So, if $10,000 worth of Apple stock bought 10 years ago is worth $667,159.85 today; what would $666 worth of Apple stock bought in 1970 be worth?
That would be the Garage Sale find of a lifetime!!
1980 was the year of the IPO at $22.00. The stock has split 56-to-1 since then. So $666 would have bought 30.27 shares, which would be 1695.27 current shares worth $106.94 each or a total of $181,292.46. If I added the dividends correctly it would be $454.40 per original share for $13,754.69 more or a total of $195,047.15.
And that thing is useless without some supporting hardware. It is nothing more than a mother board with a connector on the side. There is not even a place to plug in the little circuit board shown on the side...What ever that is. No keyboard. Just a power transformer. Where is the output for a monitor?
Microsoft split many times since MS went public. MS would still have been a better buy.
You're right, it's a lame hack, it'll never sell. And to think, a couple of long-haired stoner hippies want to make a company out of it - how naive can you get?
Not a thing. Apple didn't exist until 1976. . . and the first iPO wasn't until 1980. So any stock bought in 1970 would be a fraudulent stock. ;^)
Seriously, if you had bought $666 of Apple iPO at $22 a share in 1980 and kept it until to day, it would be worth $189,840.00. The Apple1 was a better investment.
My answer didn’t account for the extra 27¢ . . . what a difference. LOL!
Monitor, What monitor? We don't need no stinkin' monitor!
The Apple 1 connected right to a TV. Monitors back then cost at least $700.
Most people who would have bought one would buy a keyboard, but you could pickup one of them surplus cheap. The storage device was a standard cassette recorder. The connectors are there. Steve Wozniak included them. You just have to know where they are. The documentation had that information there.
You are correct. $666 invested in Microsoft's IPO would be worth $518,092 today. Oh, to have 20/20 foresight. . . or Doc Brown's Delorean DMC-12.
Here's a working version with everything hooked up.
Just for giggles, what do you think may happen with Apple stock and what components of the business do you think will drive that result?
For Microsoft, I see no decisions to the better and a continued slide in oblivion as Visual Studio gets worse and does not provide incentive to use it, therefore no incentive to use Windows or Office products.

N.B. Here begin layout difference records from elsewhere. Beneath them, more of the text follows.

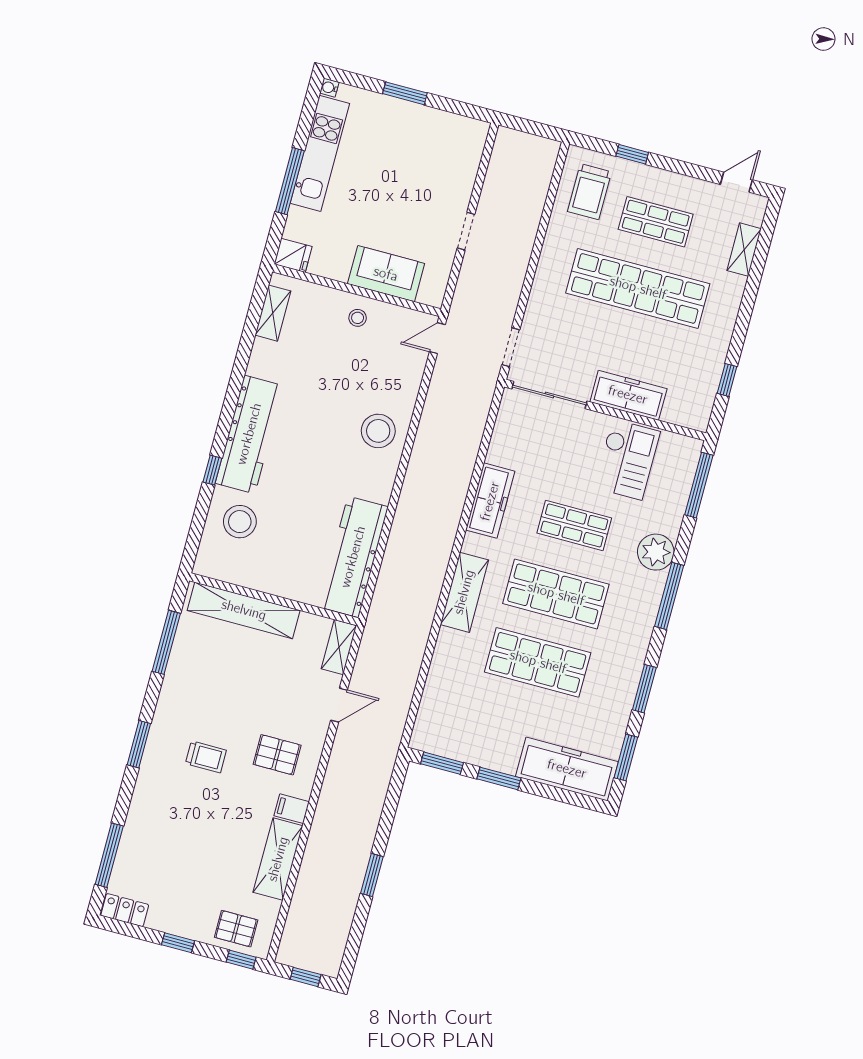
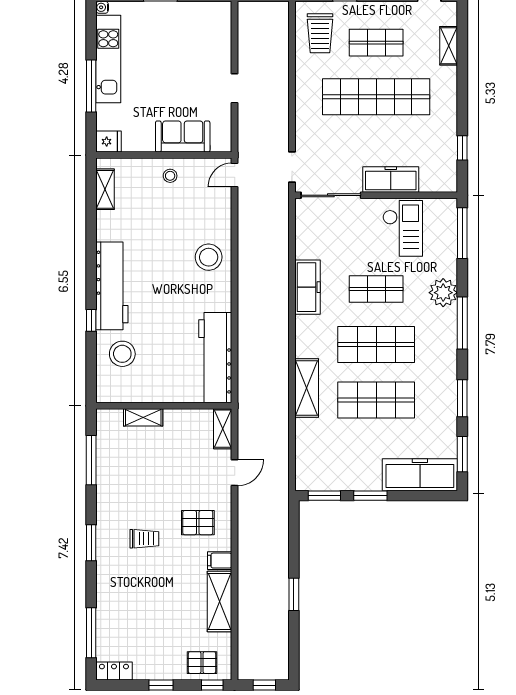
shelving: (464, 592) -> (307, 388), moved
shelving: (244, 610) -> (143, 417), width x0.45, depth x0.75

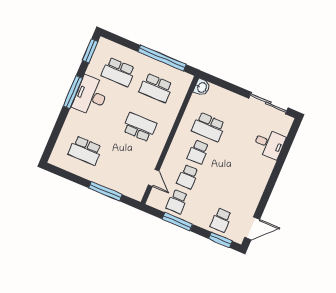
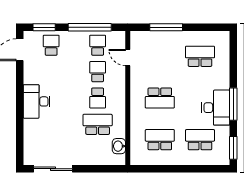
window: (162, 58) -> (166, 169), removed
washbasin: (202, 87) -> (119, 146), moved
desk: (269, 144) -> (37, 101), moved, width x1.37
school desk: (198, 152) -> (98, 98), turned 180
window: (177, 222) -> (90, 27), width x1.46

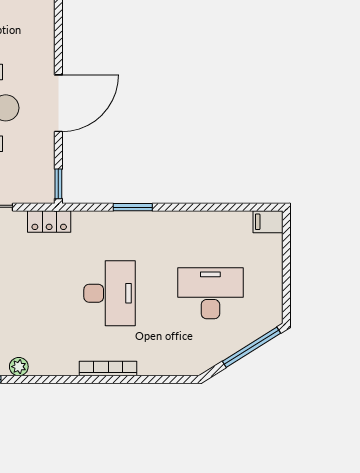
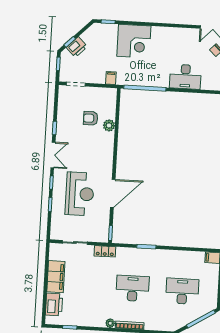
desk: (110, 293) -> (133, 288), turned -90
plant: (19, 367) -> (110, 323), moved

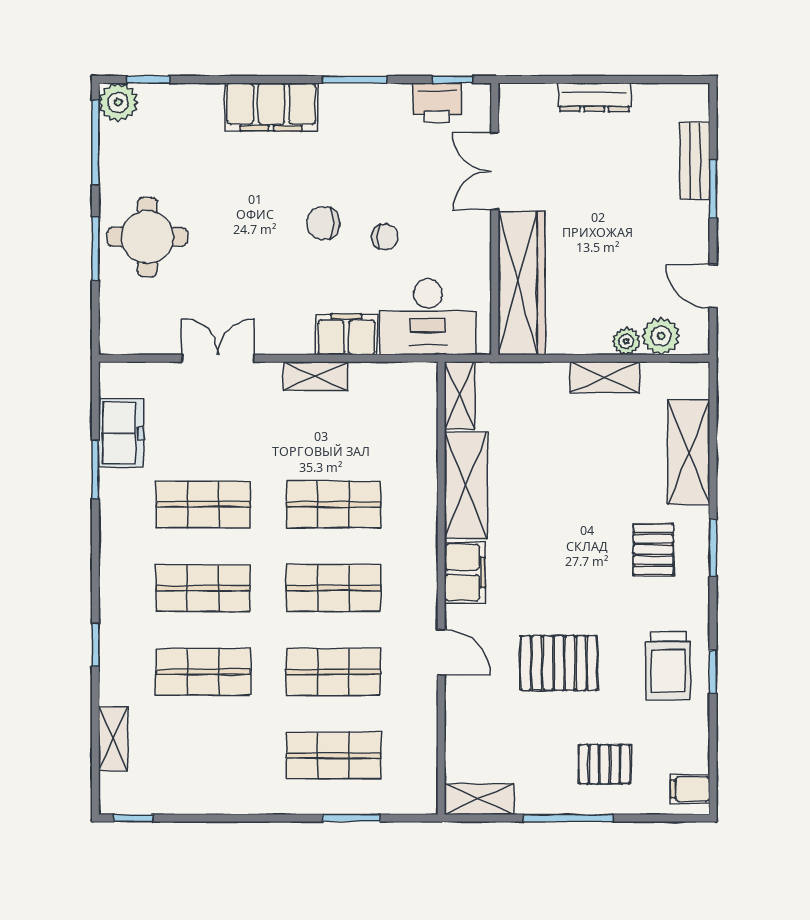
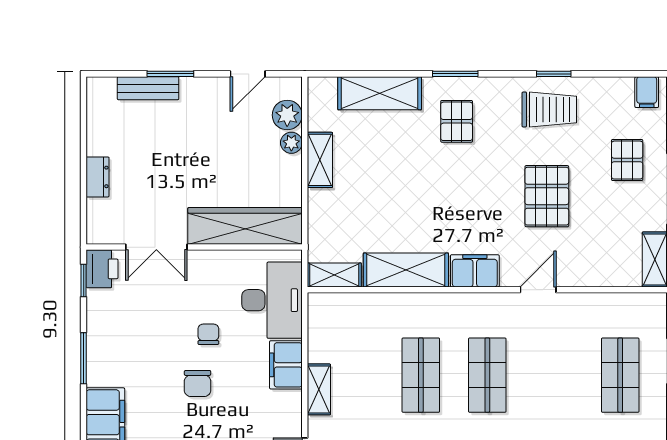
dresser: (594, 97) -> (98, 177), width x0.70
printer: (437, 103) -> (102, 269), moved
pallet: (653, 549) -> (457, 121), turned 90
shop shelf: (333, 672) -> (554, 375), removed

Glad for you, Code. I have a friend who was born in the internment camps during WWII. She put every cent of the $25,000 she got from the compensation into Microsoft back then. Never sold a share. . . it's now worth almost $20 million.
Yep. Buying $666 worth of MSFT in March 1986, you’d have about $370,000 today. About double what AAPL has done.
Apple will sell a lot more iPhone7s this year than the pundits think they will because they are not just a little incremental upgrade. A survey taken yesterday showed that 29% of iPhone owners are planning to upgrade THIS year. If that is the case, then that works out to over 220 million on just upgraders alone.
I think the new Apple Watch 2 will take off. The 15 million sales so far of the last model may turn into double that this coming year with the Apple Watch 2. New designs in the MacBook Pro with interactive touch screen Function Key strips are coming soon. Lots of people are waiting for that.
Apple Services hit $20 billion in revenue in 2015. That by itself would make it number 140 on the Fortune 500 if it were a stand alone business. At the growth rate Apple is making in Services, it may make the 113th on the list by the end of the year.
Next year in 2017, with the tenth anniversary of the iPhone and a complete redesign, we could see a huge resurgence in interest which is pent up.
Many units are cobbled together with modern alternative components which greatly reduce their resale value. Then there are people trying to pass off counterfeit or clone units. Let the buyer beware; you have to do your homework to know you're getting your money's worth for a vintage piece. I have a couple clone Apple-1s, and they are very close to an original unit although they are worthless in comparison. Just the white CPU chip can fetch big bucks (I guess over a thousand, just guessing) because they are rare.